Exercise description → Write out all of the entries exactly, please.
>>>
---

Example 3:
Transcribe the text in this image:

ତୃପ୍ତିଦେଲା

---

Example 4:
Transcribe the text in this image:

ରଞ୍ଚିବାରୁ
<<<
Task result →
---

Example 3:
Transcribe the text in this image:

ତୃପ୍ତିଦେଲା

---

Example 4:
Transcribe the text in this image:

ରଞ୍ଚିବାରୁ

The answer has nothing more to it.